We become founder members of the Football League in 1888. Next came our move to Ewood Park. There was also a small matter of Rovers winning two FA Cups in 1890 & 1891. The first of these while still playing at Leamington Road and our next after the move to our current home. Jack scored in both victories. He also played three times for England, inevitably scoring in all three games.

Although we are taking about those early days of organised football, Southworth’s goals record is still incredible. He played 132 Football League and FA Cup matches for Rovers, scoring 121 goals. He scored Rovers’ first ever goal in the Football League and he still holds Blackburn Rovers’ record for the most individual hat-tricks in a season, with five in 1890–91, and the record for the aggregate individual hat-tricks with thirteen.

Sadly, Skimmy and the Rovers fell out over football’s perennial curse – money. Although Southworth had a good point in his argument about wishing to move to Everton to further his musical career. The Toffees had just moved into their new Goodison Park ground and were splashing the cash. They paid Rovers £400 and took away our first prolific goal scorer – no doubt some former fans of the then recently defunct ‘Lympic would have had a laugh at their fellow townsfolk’s loss.

The real reason for his transfer was Rovers’ developing financial problems due to the Ewood Park move and joining the Football League. But Jack was still pilloried by the local press and Rovers fans for jumping ship. At least he was given his say in a letter which they published. He explained his reasons candidly, for both financially and musically, wanting away. The latter was obviously his first love. Even at the height of his powers at Rovers, the 1891 census has him living in Inkerman Street and his occupation listed as a musician.

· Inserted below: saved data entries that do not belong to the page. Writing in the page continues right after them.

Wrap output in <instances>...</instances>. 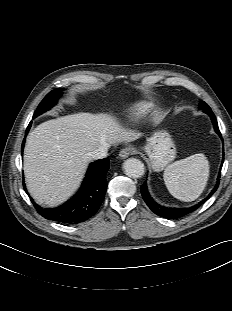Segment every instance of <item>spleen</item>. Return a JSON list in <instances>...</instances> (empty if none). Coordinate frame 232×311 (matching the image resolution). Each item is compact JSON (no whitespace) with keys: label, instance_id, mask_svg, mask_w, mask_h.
<instances>
[{"label":"spleen","instance_id":"1","mask_svg":"<svg viewBox=\"0 0 232 311\" xmlns=\"http://www.w3.org/2000/svg\"><path fill=\"white\" fill-rule=\"evenodd\" d=\"M209 163L204 154H194L168 165L163 174L168 191L182 201L197 199L206 187Z\"/></svg>","mask_w":232,"mask_h":311}]
</instances>
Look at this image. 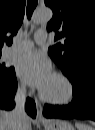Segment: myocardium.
Returning <instances> with one entry per match:
<instances>
[{
  "mask_svg": "<svg viewBox=\"0 0 95 130\" xmlns=\"http://www.w3.org/2000/svg\"><path fill=\"white\" fill-rule=\"evenodd\" d=\"M53 75L59 79H61L66 87H67V93L64 97L62 98H51L48 97L44 94L43 90L41 89L39 92V96L40 98L47 103L50 104H56V105H63V104H67L69 102H71V100L74 97L75 94V89H74V85L72 83V81L62 72H54Z\"/></svg>",
  "mask_w": 95,
  "mask_h": 130,
  "instance_id": "1",
  "label": "myocardium"
}]
</instances>
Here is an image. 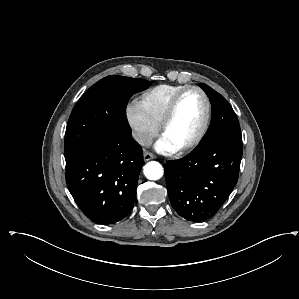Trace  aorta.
Returning a JSON list of instances; mask_svg holds the SVG:
<instances>
[{
    "instance_id": "1",
    "label": "aorta",
    "mask_w": 299,
    "mask_h": 299,
    "mask_svg": "<svg viewBox=\"0 0 299 299\" xmlns=\"http://www.w3.org/2000/svg\"><path fill=\"white\" fill-rule=\"evenodd\" d=\"M144 175L149 180H158L163 176L164 170L159 162L151 161L144 166Z\"/></svg>"
}]
</instances>
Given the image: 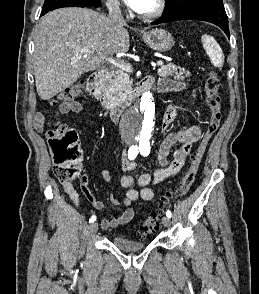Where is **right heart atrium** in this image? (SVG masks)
Instances as JSON below:
<instances>
[{
  "instance_id": "obj_1",
  "label": "right heart atrium",
  "mask_w": 259,
  "mask_h": 294,
  "mask_svg": "<svg viewBox=\"0 0 259 294\" xmlns=\"http://www.w3.org/2000/svg\"><path fill=\"white\" fill-rule=\"evenodd\" d=\"M109 10L112 13L119 14L122 12V6L118 0H105Z\"/></svg>"
}]
</instances>
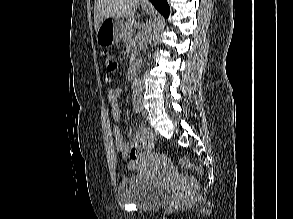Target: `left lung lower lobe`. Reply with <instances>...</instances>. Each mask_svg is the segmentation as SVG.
Instances as JSON below:
<instances>
[{
  "label": "left lung lower lobe",
  "mask_w": 293,
  "mask_h": 219,
  "mask_svg": "<svg viewBox=\"0 0 293 219\" xmlns=\"http://www.w3.org/2000/svg\"><path fill=\"white\" fill-rule=\"evenodd\" d=\"M155 8L160 11L166 18L169 14V6L167 0H150Z\"/></svg>",
  "instance_id": "1"
}]
</instances>
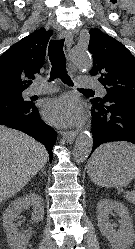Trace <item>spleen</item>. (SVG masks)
<instances>
[{
  "label": "spleen",
  "instance_id": "spleen-1",
  "mask_svg": "<svg viewBox=\"0 0 135 249\" xmlns=\"http://www.w3.org/2000/svg\"><path fill=\"white\" fill-rule=\"evenodd\" d=\"M110 148L118 152H124L126 154L135 156V146L129 143L117 142V143H114ZM98 152H99V149L94 153L92 157H95V155Z\"/></svg>",
  "mask_w": 135,
  "mask_h": 249
}]
</instances>
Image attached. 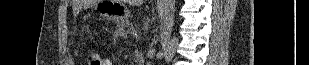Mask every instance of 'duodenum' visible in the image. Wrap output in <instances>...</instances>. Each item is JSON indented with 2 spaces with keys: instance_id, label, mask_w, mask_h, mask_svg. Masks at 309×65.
Returning a JSON list of instances; mask_svg holds the SVG:
<instances>
[{
  "instance_id": "obj_1",
  "label": "duodenum",
  "mask_w": 309,
  "mask_h": 65,
  "mask_svg": "<svg viewBox=\"0 0 309 65\" xmlns=\"http://www.w3.org/2000/svg\"><path fill=\"white\" fill-rule=\"evenodd\" d=\"M136 59L139 65H144L145 60H144V56L141 52H136Z\"/></svg>"
}]
</instances>
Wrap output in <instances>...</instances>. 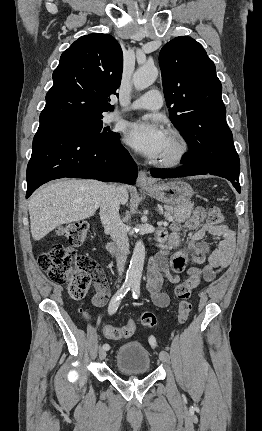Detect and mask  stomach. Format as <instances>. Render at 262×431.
<instances>
[{
  "label": "stomach",
  "mask_w": 262,
  "mask_h": 431,
  "mask_svg": "<svg viewBox=\"0 0 262 431\" xmlns=\"http://www.w3.org/2000/svg\"><path fill=\"white\" fill-rule=\"evenodd\" d=\"M144 190L156 200L171 206H188L194 194L192 187L182 180H172L144 187Z\"/></svg>",
  "instance_id": "stomach-1"
}]
</instances>
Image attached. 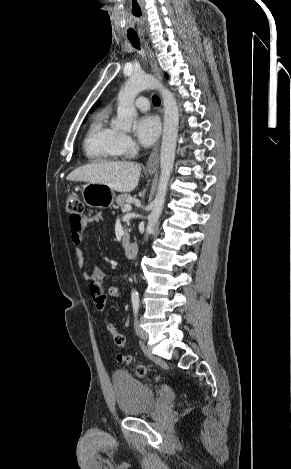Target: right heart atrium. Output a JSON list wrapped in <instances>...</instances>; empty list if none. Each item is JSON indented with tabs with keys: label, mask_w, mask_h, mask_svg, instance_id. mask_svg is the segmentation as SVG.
Instances as JSON below:
<instances>
[{
	"label": "right heart atrium",
	"mask_w": 291,
	"mask_h": 469,
	"mask_svg": "<svg viewBox=\"0 0 291 469\" xmlns=\"http://www.w3.org/2000/svg\"><path fill=\"white\" fill-rule=\"evenodd\" d=\"M119 145L122 153L125 154L131 153L135 149V143L133 139L125 133H120Z\"/></svg>",
	"instance_id": "right-heart-atrium-1"
}]
</instances>
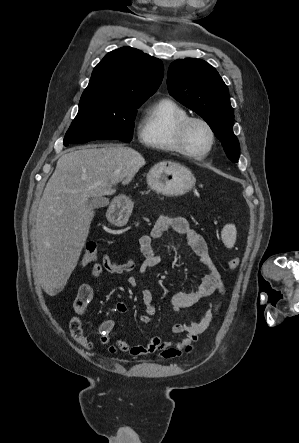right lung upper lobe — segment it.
<instances>
[{
    "mask_svg": "<svg viewBox=\"0 0 299 443\" xmlns=\"http://www.w3.org/2000/svg\"><path fill=\"white\" fill-rule=\"evenodd\" d=\"M163 73L159 59L135 48L122 47L109 52L96 65L82 95L146 101L158 89Z\"/></svg>",
    "mask_w": 299,
    "mask_h": 443,
    "instance_id": "obj_1",
    "label": "right lung upper lobe"
}]
</instances>
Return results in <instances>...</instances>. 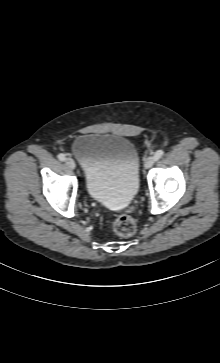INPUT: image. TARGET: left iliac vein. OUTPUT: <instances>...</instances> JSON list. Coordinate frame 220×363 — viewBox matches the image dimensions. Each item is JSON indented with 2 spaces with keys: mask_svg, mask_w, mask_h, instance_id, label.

At Everton he was a sensation in his first season, scoring 27 goals in 22 games. It looked more of the same in his second season, with nine goals in as many games. But then he was struck by a leg injury which ended his football career. Fortunately, he had other strings to his bow in more ways than one and became a professional violinist with the Halle Orchestra. He went on to play different instruments in various famous orchestras across the north for several years.

Jack Southworth died in in Liverpool in 1956. He was nearly 90. He may not have been Rovers’ greatest striker, but he was certainly our most artistic.

You’re a Bast**d Referee!

Blackburn Rovers hold a few football records, but here is one of their funniest.

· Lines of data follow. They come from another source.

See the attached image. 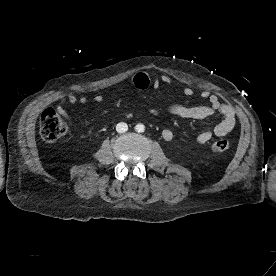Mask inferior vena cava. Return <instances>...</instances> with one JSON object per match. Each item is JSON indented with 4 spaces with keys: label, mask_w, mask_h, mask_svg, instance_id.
Here are the masks:
<instances>
[{
    "label": "inferior vena cava",
    "mask_w": 276,
    "mask_h": 276,
    "mask_svg": "<svg viewBox=\"0 0 276 276\" xmlns=\"http://www.w3.org/2000/svg\"><path fill=\"white\" fill-rule=\"evenodd\" d=\"M127 130H128V125H127L126 123H124V122H120V123H118L117 126H116V131H117L118 133H124V132H126Z\"/></svg>",
    "instance_id": "602c4592"
}]
</instances>
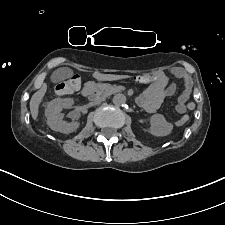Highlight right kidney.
Returning a JSON list of instances; mask_svg holds the SVG:
<instances>
[{"instance_id":"1","label":"right kidney","mask_w":225,"mask_h":225,"mask_svg":"<svg viewBox=\"0 0 225 225\" xmlns=\"http://www.w3.org/2000/svg\"><path fill=\"white\" fill-rule=\"evenodd\" d=\"M73 104L74 101L71 98H57L48 103L45 115L47 117V124L52 130L69 134L78 129L79 122L65 123L62 121V109H71Z\"/></svg>"}]
</instances>
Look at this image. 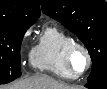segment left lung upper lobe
I'll list each match as a JSON object with an SVG mask.
<instances>
[{"label":"left lung upper lobe","instance_id":"obj_1","mask_svg":"<svg viewBox=\"0 0 107 89\" xmlns=\"http://www.w3.org/2000/svg\"><path fill=\"white\" fill-rule=\"evenodd\" d=\"M43 12L84 43L92 59L91 82L107 74V3L104 0H41Z\"/></svg>","mask_w":107,"mask_h":89}]
</instances>
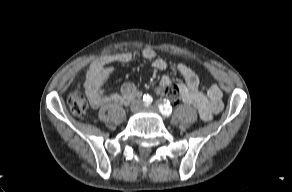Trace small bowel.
I'll return each instance as SVG.
<instances>
[{"label": "small bowel", "mask_w": 292, "mask_h": 192, "mask_svg": "<svg viewBox=\"0 0 292 192\" xmlns=\"http://www.w3.org/2000/svg\"><path fill=\"white\" fill-rule=\"evenodd\" d=\"M155 57V51L148 47L141 51L116 54L107 58L104 62L92 63L86 72L84 83L90 105L93 108L108 103L126 105L133 98L140 96V92L132 83L123 84L119 92L113 93H105L102 87L113 74V63L115 62L128 63L141 58L151 60L152 66L157 70L167 69L168 63L164 59ZM177 69L184 78V83L172 86L170 78L164 76L161 79V86L173 88L178 98L196 108L203 121L211 120L213 115L219 113L223 108L222 91L218 85L211 84L206 94H203L199 91V78L193 69L185 64H179Z\"/></svg>", "instance_id": "obj_1"}]
</instances>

Rovers may hold the unique distinction of hosting England international matches on three different home grounds in the 19th century. These were at East Lancs Cricket Club’s Alexandra Meadows, Leamington Road, round the corner and of course our beloved current home ground of Ewood Park.

But the international match which causes most merriment was the first one at the Meadows. On the 21st of February 1881 a crowd of 4,200 gathered at Alexandra Meadows, temporary home of Blackburn Rovers, to watch England play Wales in a friendly international. Both Hargreaves brothers and James Brown from Rovers were in the England team.

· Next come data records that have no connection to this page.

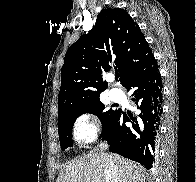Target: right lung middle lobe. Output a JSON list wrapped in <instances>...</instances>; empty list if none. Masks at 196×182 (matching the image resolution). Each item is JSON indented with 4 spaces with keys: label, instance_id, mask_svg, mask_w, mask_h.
<instances>
[{
    "label": "right lung middle lobe",
    "instance_id": "dd1d6c3e",
    "mask_svg": "<svg viewBox=\"0 0 196 182\" xmlns=\"http://www.w3.org/2000/svg\"><path fill=\"white\" fill-rule=\"evenodd\" d=\"M117 111L118 110L112 109L105 110V106L101 103L99 97H96L84 104L72 107L58 115V132L61 149L64 151L67 147L72 146V128L77 117L84 113H92L97 115L102 123L103 134L110 125Z\"/></svg>",
    "mask_w": 196,
    "mask_h": 182
}]
</instances>
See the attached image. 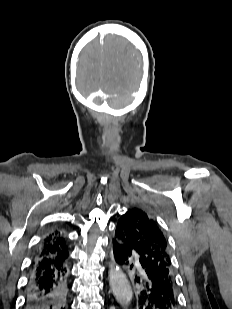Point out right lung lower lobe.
I'll return each instance as SVG.
<instances>
[{
  "mask_svg": "<svg viewBox=\"0 0 232 309\" xmlns=\"http://www.w3.org/2000/svg\"><path fill=\"white\" fill-rule=\"evenodd\" d=\"M66 257L33 260L27 285V309H67L68 276Z\"/></svg>",
  "mask_w": 232,
  "mask_h": 309,
  "instance_id": "obj_1",
  "label": "right lung lower lobe"
}]
</instances>
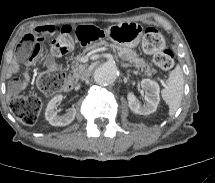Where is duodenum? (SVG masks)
I'll return each mask as SVG.
<instances>
[{
  "instance_id": "duodenum-1",
  "label": "duodenum",
  "mask_w": 215,
  "mask_h": 183,
  "mask_svg": "<svg viewBox=\"0 0 215 183\" xmlns=\"http://www.w3.org/2000/svg\"><path fill=\"white\" fill-rule=\"evenodd\" d=\"M63 89L64 91H71L73 89V82L72 81H67L64 85H63Z\"/></svg>"
}]
</instances>
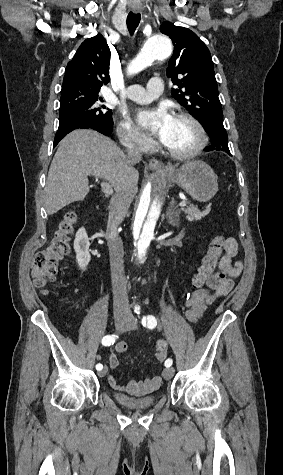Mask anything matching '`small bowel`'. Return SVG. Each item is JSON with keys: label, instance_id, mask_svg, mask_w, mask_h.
Listing matches in <instances>:
<instances>
[{"label": "small bowel", "instance_id": "small-bowel-1", "mask_svg": "<svg viewBox=\"0 0 283 475\" xmlns=\"http://www.w3.org/2000/svg\"><path fill=\"white\" fill-rule=\"evenodd\" d=\"M225 242L228 244V249L224 252V256H222L221 271H218L217 274H213L214 282L208 283L207 291H193L186 299L187 310L185 312V318L191 324H196L201 319L216 297L226 296L232 291L234 279L239 277L242 272V263L235 260L239 252L237 241L232 237H228L225 239ZM126 348V344L120 343L116 346L115 352L109 355L108 365L111 369L118 368L119 359L117 353L124 352ZM108 382L113 388L118 389L120 387L117 379L113 375L108 376ZM160 382V376H153L141 383L131 381L128 388L130 391H135L140 384L155 387L158 386Z\"/></svg>", "mask_w": 283, "mask_h": 475}]
</instances>
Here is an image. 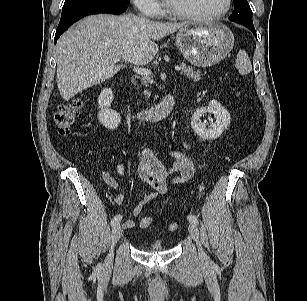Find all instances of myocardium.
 Wrapping results in <instances>:
<instances>
[{
	"mask_svg": "<svg viewBox=\"0 0 307 301\" xmlns=\"http://www.w3.org/2000/svg\"><path fill=\"white\" fill-rule=\"evenodd\" d=\"M233 0H226V5L225 7L216 13L212 14H191V13H185L183 11H180L168 3L166 4V11L169 15L172 17L186 20V21H210V20H216L219 19L223 16H225L231 9L232 7Z\"/></svg>",
	"mask_w": 307,
	"mask_h": 301,
	"instance_id": "myocardium-1",
	"label": "myocardium"
}]
</instances>
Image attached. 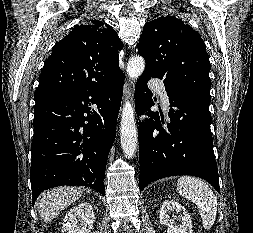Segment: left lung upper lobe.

The ground was covered in snow and slush, a factor which was the main reason blamed for the Welsh gaining an unexpected 1-0 victory. No doubt many disappointed England supporters would have vented their ire at the match officials, keeping up a tradition we see all the time these days.

But the match referee would have been used to the usual insult shouted in his direction. His was the wonderfully named Segar Richard Bastard, who hailed from Bow in London.

It probably wasn’t a good idea to question Segar’s parentage, he was a practising solicitor when not playing football and other sports. He also played the beautiful game at international level himself – just once for England – before refereeing. He was also in appropriate surroundings at the East Lancs ground, having played for Essex at county cricket level. Segar also liked a flutter and would be in good company with today’s footballers as he was one of the first to have owned a racehorse.

At least we can dispel the popular myth of Segar being the inspiration behind some of the chants directed towards referees. These didn’t start until well after his death in 1921. But we can say the referee of the first ever England international home match, held outside London, really was a Bastard.